Avoiding this issue is a matter of preparation as well as communication. Employees should have the right tools to do their job, and they should also be instructed on the proper handling of these tools. The issue also needs to be addressed through communication that centers teamwork. Why? It’s as simple as the fact that a fall from an improperly placed ladder will injure both the person on the ladder as well as those beneath it. Misusing equipment and failing to protect oneself pose risks not just to the individual, but anyone working alongside them. Team-oriented communication promotes a shared responsibility towards oneself and others. Workers who engage in risky behavior may change their behavior if they realize that their actions endanger others as well as themselves.

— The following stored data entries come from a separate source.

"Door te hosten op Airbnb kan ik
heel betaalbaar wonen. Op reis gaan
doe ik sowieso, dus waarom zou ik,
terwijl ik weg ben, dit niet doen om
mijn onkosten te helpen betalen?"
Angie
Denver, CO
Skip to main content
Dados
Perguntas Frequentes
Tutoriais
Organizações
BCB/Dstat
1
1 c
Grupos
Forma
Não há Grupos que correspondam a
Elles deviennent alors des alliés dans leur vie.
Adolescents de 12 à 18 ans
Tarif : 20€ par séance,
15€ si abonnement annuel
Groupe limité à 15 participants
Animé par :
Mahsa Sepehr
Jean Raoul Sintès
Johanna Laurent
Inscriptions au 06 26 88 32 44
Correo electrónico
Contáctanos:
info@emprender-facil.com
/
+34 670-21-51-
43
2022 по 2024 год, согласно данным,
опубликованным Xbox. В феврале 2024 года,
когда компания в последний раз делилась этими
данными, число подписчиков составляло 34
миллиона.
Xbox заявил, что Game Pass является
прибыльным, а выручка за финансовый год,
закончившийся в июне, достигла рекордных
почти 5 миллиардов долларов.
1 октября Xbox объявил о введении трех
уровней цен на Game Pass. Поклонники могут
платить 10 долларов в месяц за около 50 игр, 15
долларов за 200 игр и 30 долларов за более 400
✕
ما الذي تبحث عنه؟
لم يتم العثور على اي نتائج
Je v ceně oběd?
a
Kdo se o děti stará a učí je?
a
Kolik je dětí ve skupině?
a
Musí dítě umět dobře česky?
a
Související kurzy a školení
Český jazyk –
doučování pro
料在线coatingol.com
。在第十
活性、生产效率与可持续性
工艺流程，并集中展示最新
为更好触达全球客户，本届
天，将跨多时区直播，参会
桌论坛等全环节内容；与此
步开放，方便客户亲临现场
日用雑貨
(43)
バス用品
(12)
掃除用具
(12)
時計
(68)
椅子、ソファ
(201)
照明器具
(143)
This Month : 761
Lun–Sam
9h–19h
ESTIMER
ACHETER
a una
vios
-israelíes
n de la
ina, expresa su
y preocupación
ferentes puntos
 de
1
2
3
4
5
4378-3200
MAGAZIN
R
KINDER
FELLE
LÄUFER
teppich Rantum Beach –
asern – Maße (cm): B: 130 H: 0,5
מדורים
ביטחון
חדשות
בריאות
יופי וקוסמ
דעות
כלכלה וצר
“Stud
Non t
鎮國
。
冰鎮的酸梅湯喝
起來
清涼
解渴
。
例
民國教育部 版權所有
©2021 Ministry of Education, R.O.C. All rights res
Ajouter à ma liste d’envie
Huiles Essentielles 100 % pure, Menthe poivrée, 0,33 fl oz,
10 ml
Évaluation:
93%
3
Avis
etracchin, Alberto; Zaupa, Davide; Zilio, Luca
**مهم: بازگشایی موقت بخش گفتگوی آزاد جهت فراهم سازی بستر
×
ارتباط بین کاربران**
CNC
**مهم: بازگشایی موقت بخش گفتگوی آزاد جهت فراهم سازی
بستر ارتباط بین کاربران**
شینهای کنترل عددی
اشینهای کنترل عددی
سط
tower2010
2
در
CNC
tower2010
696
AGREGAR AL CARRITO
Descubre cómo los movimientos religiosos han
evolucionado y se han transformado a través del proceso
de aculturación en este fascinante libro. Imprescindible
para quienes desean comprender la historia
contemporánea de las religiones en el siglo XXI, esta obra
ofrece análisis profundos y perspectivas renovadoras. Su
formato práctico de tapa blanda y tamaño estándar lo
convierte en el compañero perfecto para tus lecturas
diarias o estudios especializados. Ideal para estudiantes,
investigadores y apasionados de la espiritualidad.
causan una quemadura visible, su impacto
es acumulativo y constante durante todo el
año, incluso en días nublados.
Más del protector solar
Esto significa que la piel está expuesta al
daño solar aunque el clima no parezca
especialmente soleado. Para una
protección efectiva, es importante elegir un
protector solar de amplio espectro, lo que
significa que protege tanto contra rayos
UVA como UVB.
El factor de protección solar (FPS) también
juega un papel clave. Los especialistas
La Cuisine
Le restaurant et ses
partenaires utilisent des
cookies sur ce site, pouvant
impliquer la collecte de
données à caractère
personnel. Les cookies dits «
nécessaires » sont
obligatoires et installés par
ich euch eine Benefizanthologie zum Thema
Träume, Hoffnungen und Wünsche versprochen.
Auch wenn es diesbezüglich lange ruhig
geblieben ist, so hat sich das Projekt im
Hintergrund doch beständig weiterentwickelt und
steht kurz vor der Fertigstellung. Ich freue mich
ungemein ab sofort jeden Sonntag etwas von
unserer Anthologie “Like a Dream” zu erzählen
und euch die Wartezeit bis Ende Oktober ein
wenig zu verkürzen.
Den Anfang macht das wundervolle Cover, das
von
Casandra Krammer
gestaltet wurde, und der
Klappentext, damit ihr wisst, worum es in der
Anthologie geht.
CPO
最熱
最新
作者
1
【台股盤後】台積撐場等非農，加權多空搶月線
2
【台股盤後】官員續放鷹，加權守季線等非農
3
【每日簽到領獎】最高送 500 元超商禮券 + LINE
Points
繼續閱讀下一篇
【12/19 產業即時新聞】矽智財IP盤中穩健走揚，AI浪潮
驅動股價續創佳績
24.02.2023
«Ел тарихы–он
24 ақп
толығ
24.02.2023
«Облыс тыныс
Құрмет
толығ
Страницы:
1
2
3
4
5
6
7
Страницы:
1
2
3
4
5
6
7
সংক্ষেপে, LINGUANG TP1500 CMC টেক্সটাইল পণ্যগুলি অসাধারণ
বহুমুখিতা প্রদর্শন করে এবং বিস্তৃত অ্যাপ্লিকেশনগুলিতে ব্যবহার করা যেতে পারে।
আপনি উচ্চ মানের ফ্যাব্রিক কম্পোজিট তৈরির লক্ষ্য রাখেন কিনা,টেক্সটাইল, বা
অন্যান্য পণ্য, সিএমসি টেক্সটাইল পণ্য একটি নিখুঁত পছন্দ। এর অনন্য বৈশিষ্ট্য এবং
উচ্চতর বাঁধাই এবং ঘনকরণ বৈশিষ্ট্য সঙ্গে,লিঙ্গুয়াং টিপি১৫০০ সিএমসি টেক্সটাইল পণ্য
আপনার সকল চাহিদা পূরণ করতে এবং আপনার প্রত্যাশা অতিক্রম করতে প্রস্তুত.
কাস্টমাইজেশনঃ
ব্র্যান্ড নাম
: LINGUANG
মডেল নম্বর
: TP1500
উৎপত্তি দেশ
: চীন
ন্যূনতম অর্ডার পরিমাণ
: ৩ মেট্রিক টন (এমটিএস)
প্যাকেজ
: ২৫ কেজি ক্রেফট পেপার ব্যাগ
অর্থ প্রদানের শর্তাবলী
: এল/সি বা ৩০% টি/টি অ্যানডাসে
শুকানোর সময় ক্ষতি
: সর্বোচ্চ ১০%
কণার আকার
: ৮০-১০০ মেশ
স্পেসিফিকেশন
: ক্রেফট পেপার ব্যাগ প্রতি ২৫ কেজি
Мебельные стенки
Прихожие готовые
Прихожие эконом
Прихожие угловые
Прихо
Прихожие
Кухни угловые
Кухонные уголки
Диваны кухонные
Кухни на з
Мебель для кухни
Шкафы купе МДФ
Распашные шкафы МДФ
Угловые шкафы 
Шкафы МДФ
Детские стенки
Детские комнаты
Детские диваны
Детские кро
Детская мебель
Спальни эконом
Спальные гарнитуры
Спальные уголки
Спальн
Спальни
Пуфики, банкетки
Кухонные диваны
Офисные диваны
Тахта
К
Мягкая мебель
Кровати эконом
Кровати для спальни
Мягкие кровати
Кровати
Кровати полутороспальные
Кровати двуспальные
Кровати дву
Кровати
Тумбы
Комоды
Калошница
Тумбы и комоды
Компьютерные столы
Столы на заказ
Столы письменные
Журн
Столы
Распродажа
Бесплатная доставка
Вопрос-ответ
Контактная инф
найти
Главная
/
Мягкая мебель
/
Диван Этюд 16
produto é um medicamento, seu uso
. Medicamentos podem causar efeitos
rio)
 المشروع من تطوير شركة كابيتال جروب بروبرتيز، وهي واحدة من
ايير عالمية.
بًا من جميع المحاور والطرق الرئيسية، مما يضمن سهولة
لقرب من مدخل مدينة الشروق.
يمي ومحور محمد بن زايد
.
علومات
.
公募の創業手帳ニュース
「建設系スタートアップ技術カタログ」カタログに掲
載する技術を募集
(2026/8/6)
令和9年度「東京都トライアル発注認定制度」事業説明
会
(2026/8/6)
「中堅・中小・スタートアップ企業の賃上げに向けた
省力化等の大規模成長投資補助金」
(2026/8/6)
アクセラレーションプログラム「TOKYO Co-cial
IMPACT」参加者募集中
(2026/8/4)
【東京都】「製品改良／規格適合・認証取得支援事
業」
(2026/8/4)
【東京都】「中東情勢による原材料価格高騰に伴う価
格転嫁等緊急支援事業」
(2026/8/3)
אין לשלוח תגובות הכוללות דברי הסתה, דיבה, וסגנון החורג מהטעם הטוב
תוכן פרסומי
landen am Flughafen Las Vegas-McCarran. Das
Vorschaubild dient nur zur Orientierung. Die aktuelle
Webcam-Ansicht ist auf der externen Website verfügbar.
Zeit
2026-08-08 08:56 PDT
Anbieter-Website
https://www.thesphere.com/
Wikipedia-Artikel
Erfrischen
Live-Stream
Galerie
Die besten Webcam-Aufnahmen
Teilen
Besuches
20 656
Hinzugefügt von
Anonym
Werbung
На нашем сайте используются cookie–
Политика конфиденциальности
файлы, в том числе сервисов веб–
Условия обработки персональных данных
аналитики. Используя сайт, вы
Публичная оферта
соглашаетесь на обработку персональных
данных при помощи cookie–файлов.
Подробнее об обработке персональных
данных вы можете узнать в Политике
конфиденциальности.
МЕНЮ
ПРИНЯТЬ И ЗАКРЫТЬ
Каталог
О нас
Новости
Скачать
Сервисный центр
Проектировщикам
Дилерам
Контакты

Safety Mistake #5: Fail to prioritize a health and safety system
A robust health and safety system is made up of so many moving parts: incident reporting, standards, hazard management, regulatory compliance, training, just to name a few things. Many of these areas are subject to continuous updates and changes and require ongoing monitoring and maintenance. Luckily, these tasks can be managed in one place by investing in comprehensive health and safety management software. By choosing to bring the entire health and safety system under a single umbrella also sends a clear message that “health and safety” is more than just a slogan, but rather an organizational priority.
Knowing the rules and following them is one piece of the puzzle: think recordkeeping, incident tracking, and regulatory compliance. Just as important, though, is avoiding major safety mistakes. Although this sounds obvious, some of the biggest workplace safety mistakes can be difficult to recognize and prevent.